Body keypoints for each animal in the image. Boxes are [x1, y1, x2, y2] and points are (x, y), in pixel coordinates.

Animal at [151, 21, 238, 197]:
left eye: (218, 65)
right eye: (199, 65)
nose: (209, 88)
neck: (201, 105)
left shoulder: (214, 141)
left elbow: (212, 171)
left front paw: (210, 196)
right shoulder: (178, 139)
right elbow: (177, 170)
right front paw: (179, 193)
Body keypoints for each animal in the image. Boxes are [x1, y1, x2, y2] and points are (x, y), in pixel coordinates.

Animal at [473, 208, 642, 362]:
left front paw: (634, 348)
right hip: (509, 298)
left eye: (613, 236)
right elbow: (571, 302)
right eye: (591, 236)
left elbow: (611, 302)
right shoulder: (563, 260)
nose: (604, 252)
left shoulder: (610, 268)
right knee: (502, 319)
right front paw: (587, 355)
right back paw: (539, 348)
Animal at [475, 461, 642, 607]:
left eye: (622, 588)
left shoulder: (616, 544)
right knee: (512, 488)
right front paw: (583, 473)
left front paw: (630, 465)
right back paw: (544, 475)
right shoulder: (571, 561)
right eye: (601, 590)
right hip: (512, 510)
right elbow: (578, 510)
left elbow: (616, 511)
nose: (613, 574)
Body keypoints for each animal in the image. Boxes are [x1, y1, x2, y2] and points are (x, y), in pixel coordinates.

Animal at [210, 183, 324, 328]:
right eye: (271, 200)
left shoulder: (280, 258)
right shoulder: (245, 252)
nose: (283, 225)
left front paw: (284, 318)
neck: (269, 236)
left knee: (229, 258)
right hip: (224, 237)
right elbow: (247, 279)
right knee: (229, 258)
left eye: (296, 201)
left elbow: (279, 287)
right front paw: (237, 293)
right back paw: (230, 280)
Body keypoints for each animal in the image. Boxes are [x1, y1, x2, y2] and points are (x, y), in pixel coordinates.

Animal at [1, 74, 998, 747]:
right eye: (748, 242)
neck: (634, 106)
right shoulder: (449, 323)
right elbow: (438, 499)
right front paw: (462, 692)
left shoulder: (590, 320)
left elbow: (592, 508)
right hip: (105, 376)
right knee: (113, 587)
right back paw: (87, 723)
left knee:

- - - - -

■ **Work instructions**: Output the material above exactly, but only from the line that carries "left shoulder: (214, 141)" through the line that carries "right front paw: (587, 355)".

■ **Task response**:
left shoulder: (214, 141)
left elbow: (212, 171)
left front paw: (210, 196)
right shoulder: (178, 139)
right elbow: (177, 170)
right front paw: (179, 193)
Body keypoints for each animal in the image. Boxes are [x1, y1, x2, y2] and points are (x, y), in pixel coordinates.

Animal at [473, 208, 642, 362]:
left front paw: (634, 348)
right hip: (509, 298)
left eye: (613, 236)
right elbow: (571, 302)
right eye: (591, 236)
left elbow: (611, 302)
right shoulder: (563, 260)
nose: (604, 252)
left shoulder: (610, 268)
right knee: (502, 319)
right front paw: (587, 355)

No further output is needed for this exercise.